__Document passage__
══════════
What inspires your voice?

Benston: Other photographers, visual artists and writers inspire my voice. Sometimes the great questions of the day inspire me as well.

Some might say your photographs are a revealing reflection of the era in which you live. How have politics and social issues influenced your creative narrative?

Benston: Fundamentally, I think what I am trying to do is reclaim our humanity in this age of hyper-visibility, faux celebrity, advanced capitalism, and neo-liberalism.  I am trying to center the lives of those who live on the margins of society, those who have been surplussed or those who privilege is not transactional in a meaningful way.

What does style mean to you?

Benston: Style, in general, is important to me; it is a projection of my individuality, my signature, so to speak. Defining it or articulating it is a different challenge for me though.

Do you consider yourself an activist?

Benston: Hell yes. I am always thinking of ways to dismantle systems of power that oppress other people, such as white supremacy, neo-liberal logic, hetero and homo-normativity, advanced capitalism, etc.  I call it out whenever and wherever I can.


“God’s Hands TP,” Black & White image courtesy of Timothy Benston.

Your work is often somewhat provocative and gritty. Why? What’s the takeaway you want your viewers to have?

Benston: I want viewers to behold the beauty or poetry of subjects we are so willing to discard, sometimes those subjects are people, places, or things.  I am urging the viewer to regard his own humanity against the backdrop of my images.
══════════
__Records__
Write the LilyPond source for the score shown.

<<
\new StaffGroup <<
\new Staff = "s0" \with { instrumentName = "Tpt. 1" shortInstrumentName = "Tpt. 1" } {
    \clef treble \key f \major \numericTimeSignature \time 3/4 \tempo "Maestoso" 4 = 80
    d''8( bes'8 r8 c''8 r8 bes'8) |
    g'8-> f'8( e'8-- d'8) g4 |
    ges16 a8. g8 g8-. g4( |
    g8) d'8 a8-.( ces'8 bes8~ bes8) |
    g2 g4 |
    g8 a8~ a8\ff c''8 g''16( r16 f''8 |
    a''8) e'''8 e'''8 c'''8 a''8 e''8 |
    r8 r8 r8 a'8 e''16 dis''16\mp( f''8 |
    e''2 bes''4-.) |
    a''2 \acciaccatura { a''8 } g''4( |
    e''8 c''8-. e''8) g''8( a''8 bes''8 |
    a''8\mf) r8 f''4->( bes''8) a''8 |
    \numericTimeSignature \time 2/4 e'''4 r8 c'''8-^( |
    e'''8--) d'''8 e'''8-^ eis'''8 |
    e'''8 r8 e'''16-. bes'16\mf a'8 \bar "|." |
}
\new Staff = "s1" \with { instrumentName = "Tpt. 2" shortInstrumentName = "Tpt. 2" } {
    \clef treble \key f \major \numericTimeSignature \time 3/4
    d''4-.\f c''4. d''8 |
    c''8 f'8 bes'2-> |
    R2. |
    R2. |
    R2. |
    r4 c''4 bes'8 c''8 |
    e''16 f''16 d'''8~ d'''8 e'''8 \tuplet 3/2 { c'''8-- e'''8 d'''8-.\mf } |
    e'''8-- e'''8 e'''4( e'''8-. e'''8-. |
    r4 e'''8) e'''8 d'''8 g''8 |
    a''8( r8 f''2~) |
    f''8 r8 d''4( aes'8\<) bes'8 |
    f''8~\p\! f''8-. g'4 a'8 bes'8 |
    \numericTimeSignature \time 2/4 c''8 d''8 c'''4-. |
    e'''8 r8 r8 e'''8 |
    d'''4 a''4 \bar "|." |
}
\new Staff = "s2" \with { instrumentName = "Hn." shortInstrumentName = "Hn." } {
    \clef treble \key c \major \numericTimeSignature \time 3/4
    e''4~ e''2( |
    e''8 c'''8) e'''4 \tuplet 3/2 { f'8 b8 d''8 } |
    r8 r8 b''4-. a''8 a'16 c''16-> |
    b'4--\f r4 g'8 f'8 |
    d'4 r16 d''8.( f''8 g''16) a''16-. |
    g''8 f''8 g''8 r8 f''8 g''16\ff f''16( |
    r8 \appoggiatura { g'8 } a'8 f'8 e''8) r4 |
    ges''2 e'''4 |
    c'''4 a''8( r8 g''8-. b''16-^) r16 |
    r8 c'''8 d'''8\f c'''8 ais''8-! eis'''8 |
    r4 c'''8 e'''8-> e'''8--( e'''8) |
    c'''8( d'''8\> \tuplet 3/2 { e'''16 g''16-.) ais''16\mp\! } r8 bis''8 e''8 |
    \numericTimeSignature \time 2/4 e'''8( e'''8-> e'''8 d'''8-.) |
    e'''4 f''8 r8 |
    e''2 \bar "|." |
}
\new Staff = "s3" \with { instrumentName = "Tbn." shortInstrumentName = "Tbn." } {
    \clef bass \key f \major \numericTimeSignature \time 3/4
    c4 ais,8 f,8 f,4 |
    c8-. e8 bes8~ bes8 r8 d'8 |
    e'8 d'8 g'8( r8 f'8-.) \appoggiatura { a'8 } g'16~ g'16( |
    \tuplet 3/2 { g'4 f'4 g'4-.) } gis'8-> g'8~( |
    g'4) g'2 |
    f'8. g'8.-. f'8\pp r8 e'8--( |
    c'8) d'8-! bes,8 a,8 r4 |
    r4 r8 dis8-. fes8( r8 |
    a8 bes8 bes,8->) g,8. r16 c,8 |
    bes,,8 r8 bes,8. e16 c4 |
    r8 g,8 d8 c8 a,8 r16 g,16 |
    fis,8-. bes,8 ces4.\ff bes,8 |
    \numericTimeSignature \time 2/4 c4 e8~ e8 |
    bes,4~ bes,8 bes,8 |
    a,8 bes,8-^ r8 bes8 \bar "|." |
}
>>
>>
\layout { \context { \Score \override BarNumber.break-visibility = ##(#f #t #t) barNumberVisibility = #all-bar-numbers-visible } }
══════════
__Task directions__
Reproduce the Benston interview word for word, from "Benston: I want" up to and including "of my images.".

__Output of the exercise__
Benston: I want viewers to behold the beauty or poetry of subjects we are so willing to discard, sometimes those subjects are people, places, or things.  I am urging the viewer to regard his own humanity against the backdrop of my images.